By Jim Moore, Entomologist
In 1978 the North American continent was invaded by an unwelcome, and invasive species of wasp, the European Paper Wasp, species Polistes dominula. Within twenty years this wasp had colonized many areas of temperate North America. This wasp feeds itself, and its larvae, on a variety of insects, especially the caterpillars of butterflies and moths. Ecological concerns range from displacement of related native paper wasp species; damage to certain fruit crops; and increased predation on butterfly caterpillars, including endangered species.
Its rapid spread appears to be due to a number of factors: the lack of native parasitic enemies; it is a predator on a greater variety of insects than native paper wasps; and it is highly adaptable to a variety of habitats, especially human habitats. It was beginning to look like possible doomsday for certain native insect species.

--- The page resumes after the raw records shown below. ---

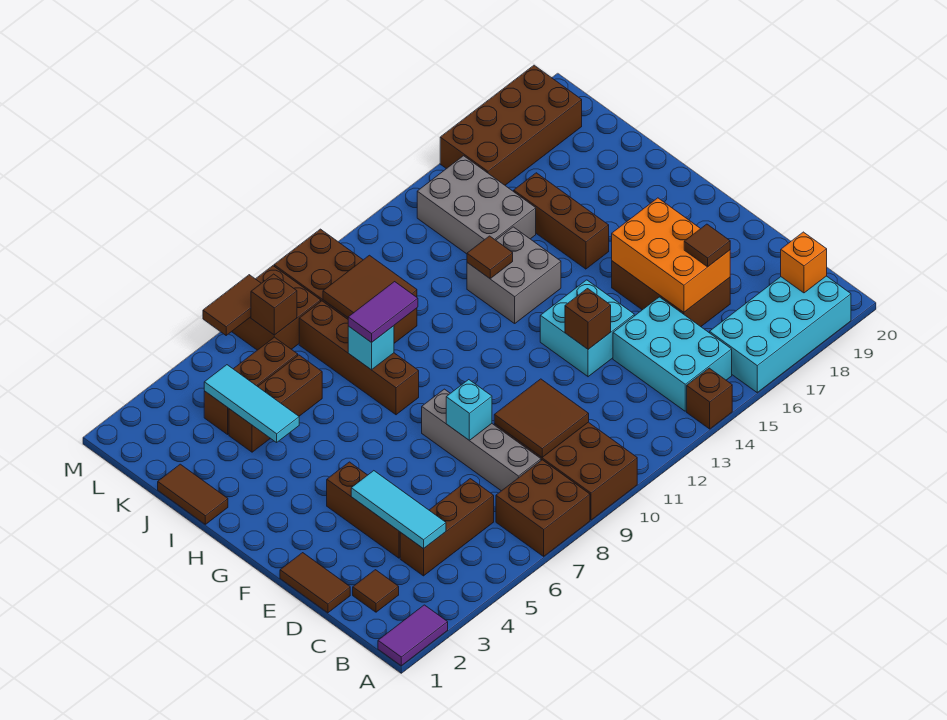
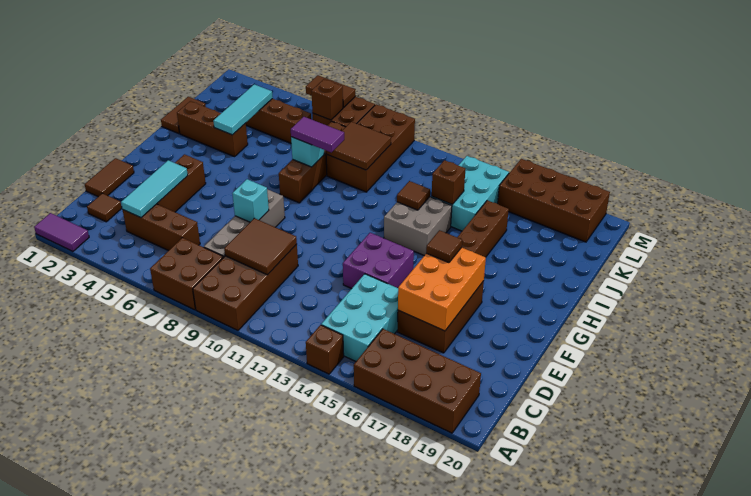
cyan brick A16:B19 level 1 -> brown brick A16:B19 level 1
orange brick B19 level 2 -> none
brown tile D17 level 3 -> brown tile F16 level 3
cyan brick E13:F14 level 1 -> purple brick E13:F14 level 1
brown brick E13 level 2 -> brown brick J14 level 2
brown brick J4:J6 level 1 -> brown brick I2:I4 level 1
grey brick J14:L15 level 1 -> cyan brick J14:L15 level 1

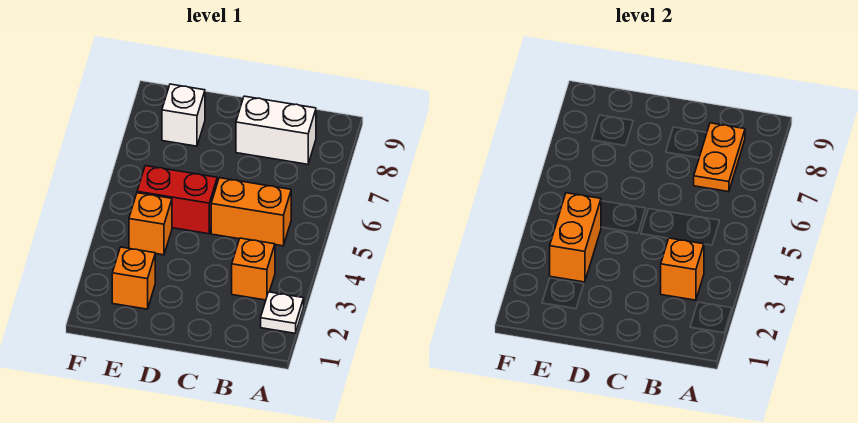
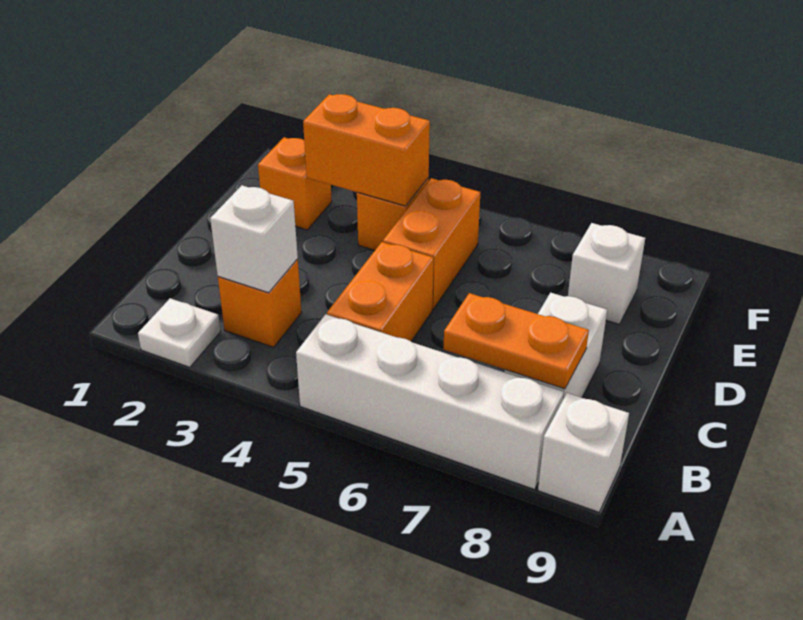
none -> white brick A5:A8 level 1
none -> white brick A9 level 1
orange brick B3 level 2 -> white brick B3 level 2
red brick D5:E5 level 1 -> orange brick D5:E5 level 1

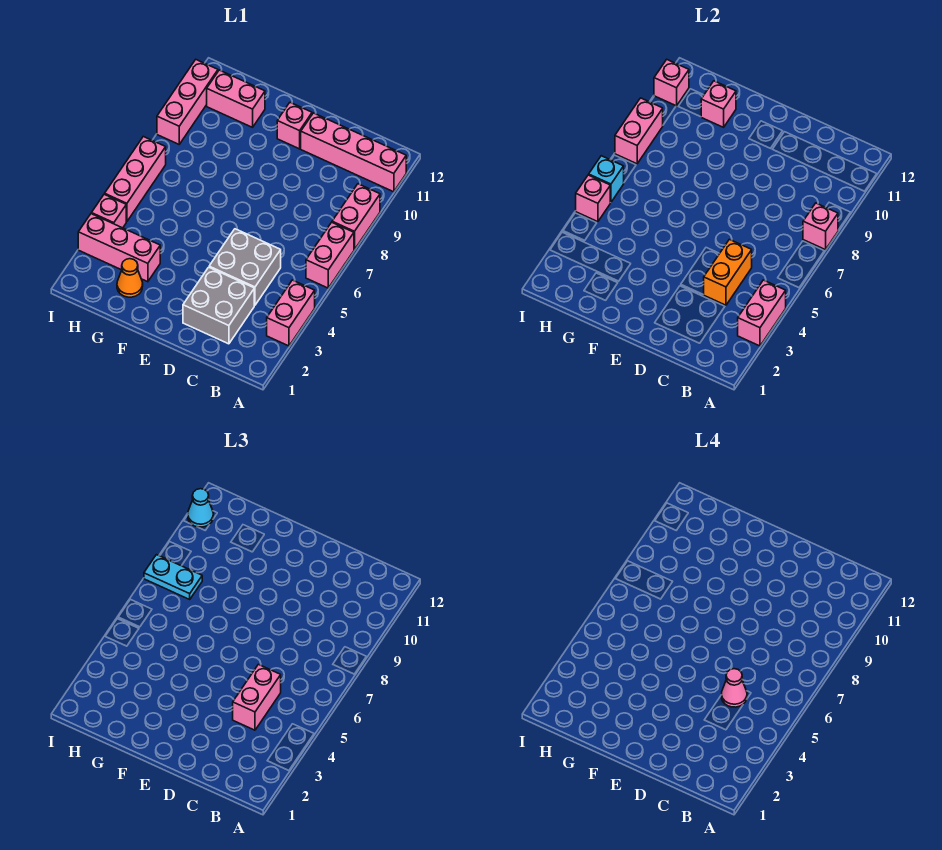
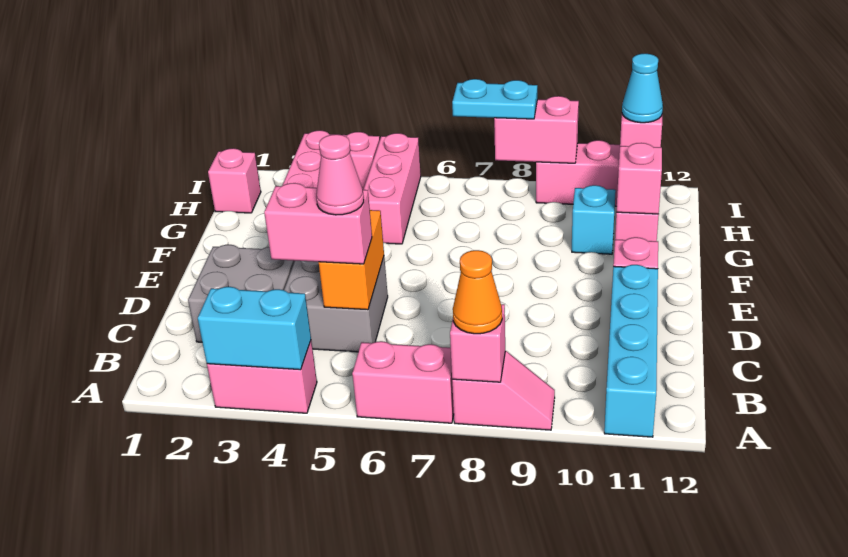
pink brick A3:A4 level 2 -> cyan brick A3:A4 level 2
pink brick A8:A9 level 1 -> pink slope A8:A9 level 1 top 8
pink brick A11:D11 level 1 -> cyan brick A11:D11 level 1
orange brick C4:C5 level 2 -> orange brick C5:D5 level 2
orange cone G2 level 1 -> orange cone A8 level 3
cyan plate H8:I8 level 3 -> cyan plate I7:I8 level 3
pink brick I5:I7 level 1 -> pink brick G5:I5 level 1
pink brick I5 level 2 -> pink brick H1 level 1
cyan brick I6 level 2 -> cyan brick G10 level 1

I lived for many years in the remote town of Westwood before I ever saw my first European Paper Wasp, with it’s distinctive orange antennae. But thereafter, I observed their numbers increasing year after year. Several years after their first appearance I saw and photographed my first Sooty-winged moth, species Chalcoela iphitalis. Again I observed the numbers of this moth also increasing year after year. At that time I had no Idea that this pretty little native moth was on the rise as an unlikely frontline predator against the invader wasp.
But now the war is ongoing; the frail moth predator against the larger aggressive colonial wasps. The secret tactic of our little moth defender is that it is a creature of the night, while the wasp villains are creatures of the day. Sooty-winged moths, acting alone, approach the wasps small nest in the darkness of night. The war, however, is not primarily between the moth and the wasp. Rather it is between their young! Creeping in upon the cells of the wasp’s nest, the moth lays three eggs on the sealed paper-cell of one wasp pupa. When the eggs hatch the tiny larvae chew their way into the cell and consume the wasp pupa! Some days later, three Sooty-winged moths emerge and fly off into the darkness of night! The European Paper Wasps seem to never catch on to the subterfuge of the little moths.
Of the 165,000 described moth species on earth, only about one percent are adapted to various forms of predation on other animal species. And of those only the Sooty-winged moth, and one other related species prey on paper wasps!
The war between the Sooty-winged moths and the invasive European Paper Wasps most likely will never be won. However, the battle waged by our own little native moth will certainly never end, and for that we may be grateful!